Neue Methode weltweit einsetzbar
Diese neue Tracer-Anwendung kann weltweit zur Untersuchung von Grundwassersystemen eingesetzt werden. In der Schweiz zum Beispiel, um herauszufinden, woher das Wasser stammt, das für die Aufbereitung zu Trinkwasser aus dem Untergrund gepumpt wird. «So deutet ein großer Anteil an eDNA von kälteliebenden Mikroben im Grundwasser darauf hin, dass Schmelzwasser aus Schnee und Gletschern einen wesentlichen Anteil am Grundwasser hat», erklärt Oliver Schilling.
Mit Blick in die Zukunft heißt das: «Wenn wir die Bedeutung dieser natürlichen Wasserreserven für eine Region kennen, können wir frühzeitig Alternativen suchen, damit betroffene Gebiete von saisonaler Wasserknappheit möglichst verschont bleiben», so der Hydrogeologe weiter. Mit der Gletscherschmelze und Schneemangel im Zuge des Klimawandels gehen für viele Gebiete in der Schweiz zunehmend wichtige Wasserspeicher verloren, die Bäche und das Grundwasser speisen.
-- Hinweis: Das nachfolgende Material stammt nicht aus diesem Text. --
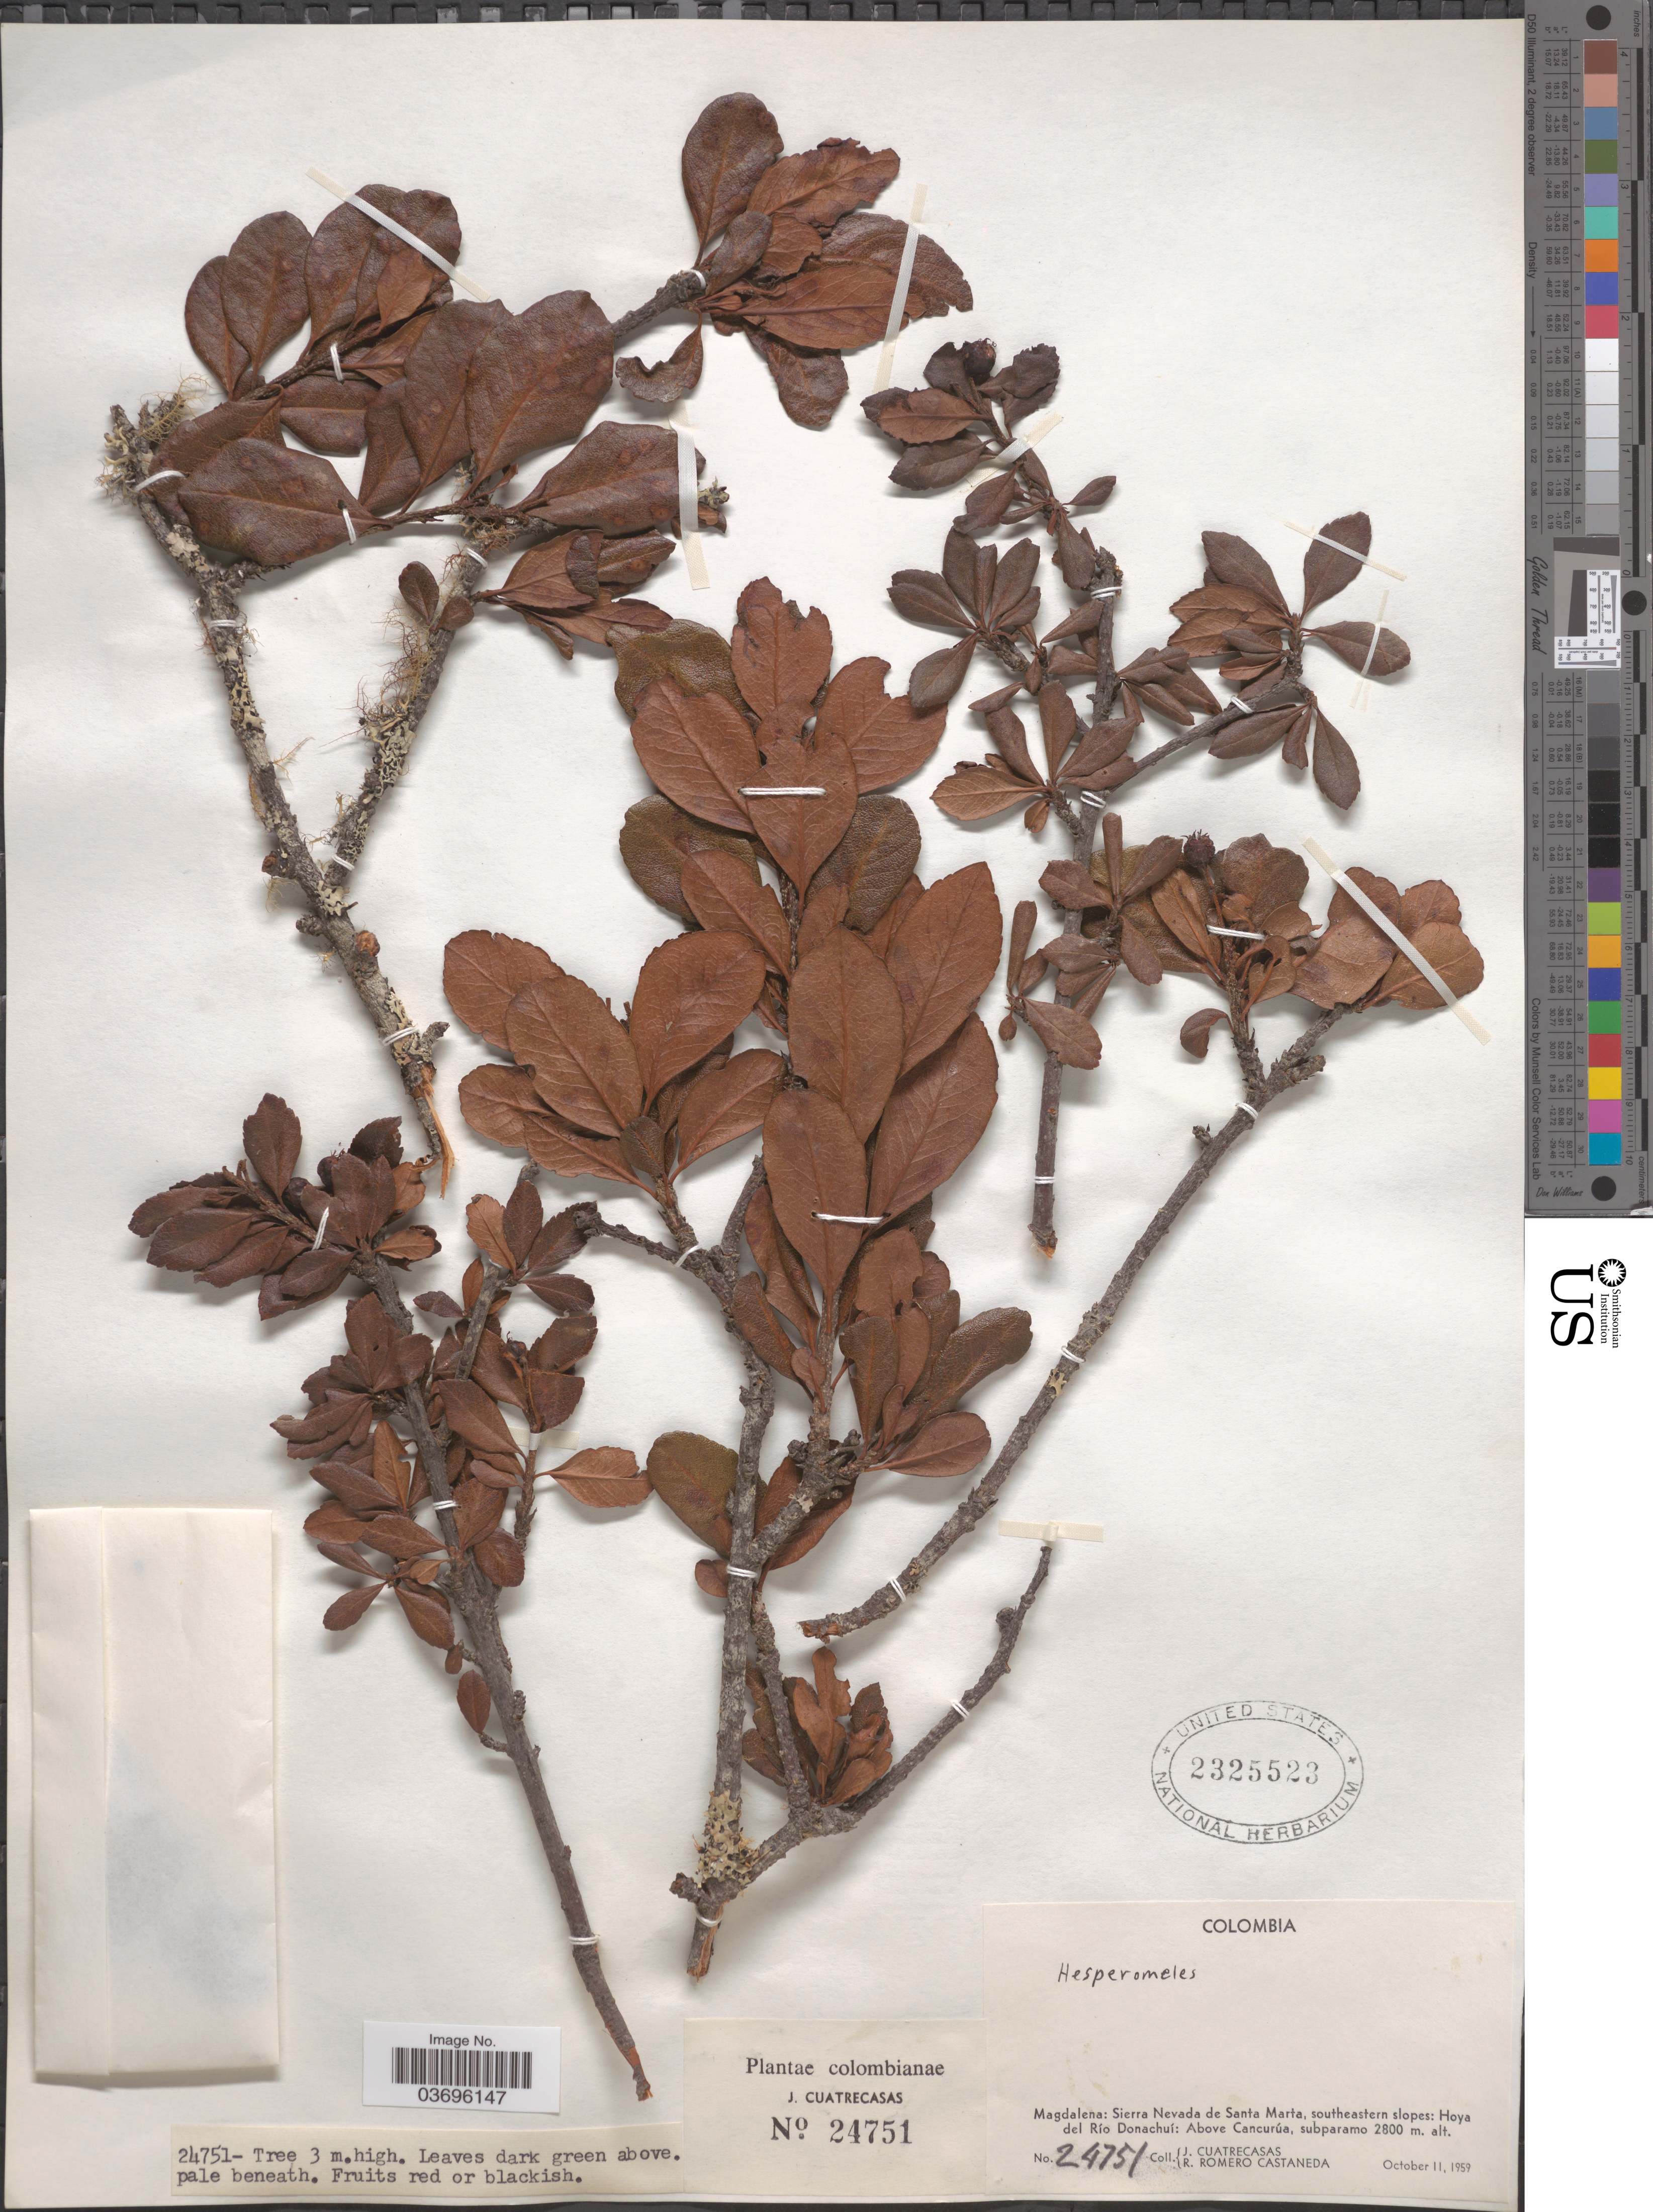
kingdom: Plantae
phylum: Tracheophyta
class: Magnoliopsida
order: Rosales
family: Rosaceae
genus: Hesperomeles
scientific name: Hesperomeles sp.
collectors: J. Cuatrecasas & R. Romero Castañeda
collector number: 24751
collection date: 1959-10-11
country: Colombia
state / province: Magdalena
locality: Sierra Nevada de Santa Marta, southeastern slopes: Hoya del Río Donachuí: Above Cancurúa.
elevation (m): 2800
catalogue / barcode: US 2325523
Dies wird sich insbesondere in den immer häufigeren heißen, trockenen Sommermonaten negativ auf die Wasserverfügbarkeit auswirken.
Im Winter mehr Regenwasser speichern
Eine Möglichkeit, akutem Wassermangel im Sommer vorzubeugen, wäre, im Winterhalbjahr mehr Regenwasser in Reservoiren zu fassen, beispielsweise durch künstliche Anreicherung von Grundwasser oder mit einer angepassten Bewirtschaftung von Stauseen. «Die Analyse mikrobiologischer eDNA bietet sich hierbei als ein neues Werkzeug an, um hydrologische Modelle, die für das Grundwassermanagement genutzt werden, besser zu eichen», so Schilling. Das wiederum sei wichtig für realistische Prognosen zu Wasserverfügbarkeit und –qualität und ermöglicht eine nachhaltige und langfristige Planung zur Bewirtschaftung des Grundwassers – unserer kostbarsten und ergiebigsten Trinkwasserressource.